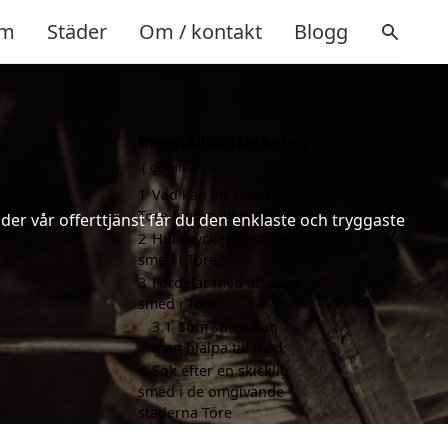
m
Städer
Om / kontakt
Blogg
Innehållsförteckning
gömma
1
Vad kan en smed i
Töre hjälpa till med?
er vår offerttjänst får du den enklaste och tryggaste
2
Hur mycket kostar en
smed i Töre?
3
Fördelar med att välja
smed i Töre
3.1
Som smed kan
man hjälpa till med:
4
Sök efter en skicklig
smed i de omgivande
städerna Töre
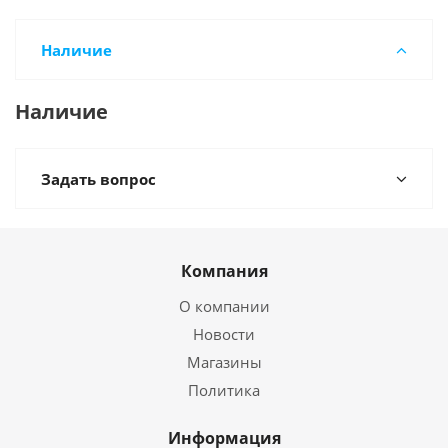
Наличие
Наличие
Задать вопрос
Компания
О компании
Новости
Магазины
Политика
Информация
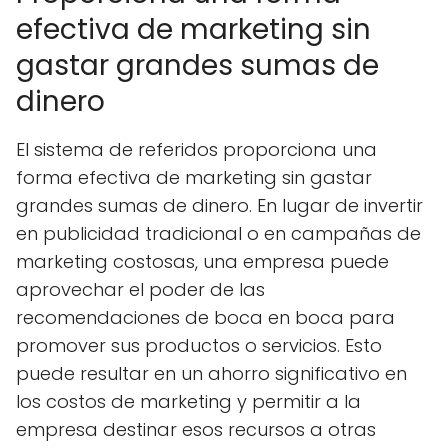
efectiva de marketing sin
gastar grandes sumas de
dinero
El sistema de referidos proporciona una
forma efectiva de marketing sin gastar
grandes sumas de dinero. En lugar de invertir
en publicidad tradicional o en campañas de
marketing costosas, una empresa puede
aprovechar el poder de las
recomendaciones de boca en boca para
promover sus productos o servicios. Esto
puede resultar en un ahorro significativo en
los costos de marketing y permitir a la
empresa destinar esos recursos a otras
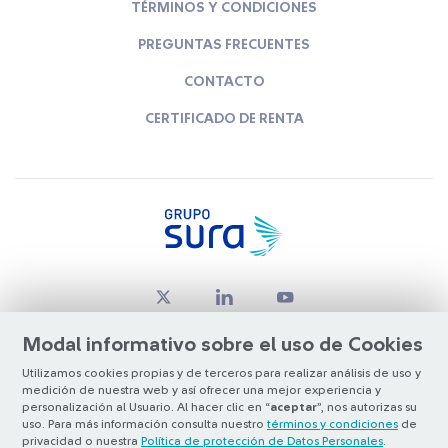
TÉRMINOS Y CONDICIONES
PREGUNTAS FRECUENTES
CONTACTO
CERTIFICADO DE RENTA
Modal informativo sobre el uso de Cookies
Utilizamos cookies propias y de terceros para realizar análisis de uso y
medición de nuestra web y así ofrecer una mejor experiencia y
© Copyright Grupo SURA 2026
personalización al Usuario. Al hacer clic en “
aceptar
”, nos autorizas su
uso. Para más información consulta nuestro
términos y condiciones
de
privacidad o nuestra
Política de protección de Datos Personales
.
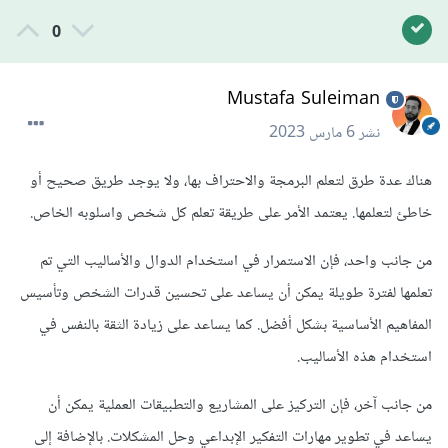
0
Mustafa Suleiman
نشر
6 مارس 2023
هناك عدة طرق لتعلم البرمجة والاحتراف بها، ولا يوجد طريق صحيح أو
خاطئ لتعلمها. يعتمد الأمر على طريقة تعلم كل شخص واسلوبه الخاص.
من جانب واحد، فإن الاستمرار في استخدام الدوال والأساليب التي تم
تعلمها لفترة طويلة يمكن أن يساعد على تحسين قدرات الشخص وتأسيس
المفاهيم الأساسية بشكل أفضل. كما يساعد على زيادة الثقة بالنفس في
استخدام هذه الأساليب.
من جانب آخر، فإن التركيز على المشاريع والتطبيقات العملية يمكن أن
يساعد في تطوير مهارات التفكير الإبداعي وحل المشكلات. بالإضافة إلى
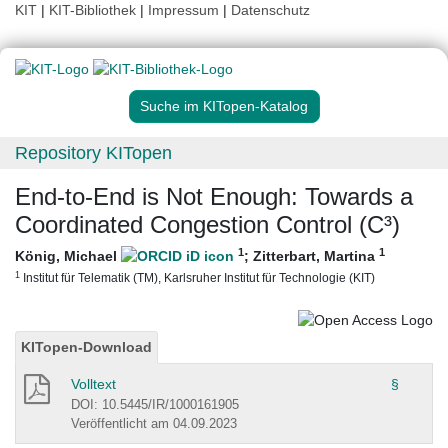
KIT
|
KIT-Bibliothek
|
Impressum
|
Datenschutz
Suche im KITopen-Katalog
Repository KITopen
End-to-End is Not Enough: Towards a
Coordinated Congestion Control (C³)
1
1
König, Michael
;
Zitterbart, Martina
1
Institut für Telematik (TM), Karlsruher Institut für Technologie (KIT)
KITopen-Download
Volltext
§
DOI: 10.5445/IR/1000161905
Veröffentlicht am 04.09.2023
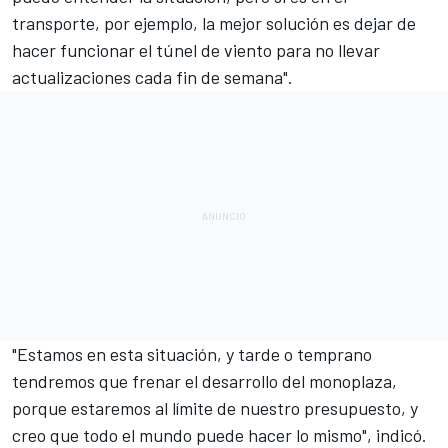
transporte, por ejemplo, la mejor solución es dejar de
hacer funcionar el túnel de viento para no llevar
actualizaciones cada fin de semana".
"Estamos en esta situación, y tarde o temprano
tendremos que frenar el desarrollo del monoplaza,
porque estaremos al límite de nuestro presupuesto, y
creo que todo el mundo puede hacer lo mismo", indicó.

_ _ _

* **Qué se pide**
Muestra todas las líneas de los ítems que contienen la palabra "يساعد".

* **Respuesta escrita**
تعلمها لفترة طويلة يمكن أن يساعد على تحسين قدرات الشخص وتأسيس
المفاهيم الأساسية بشكل أفضل. كما يساعد على زيادة الثقة بالنفس في
يساعد في تطوير مهارات التفكير الإبداعي وحل المشكلات. بالإضافة إلى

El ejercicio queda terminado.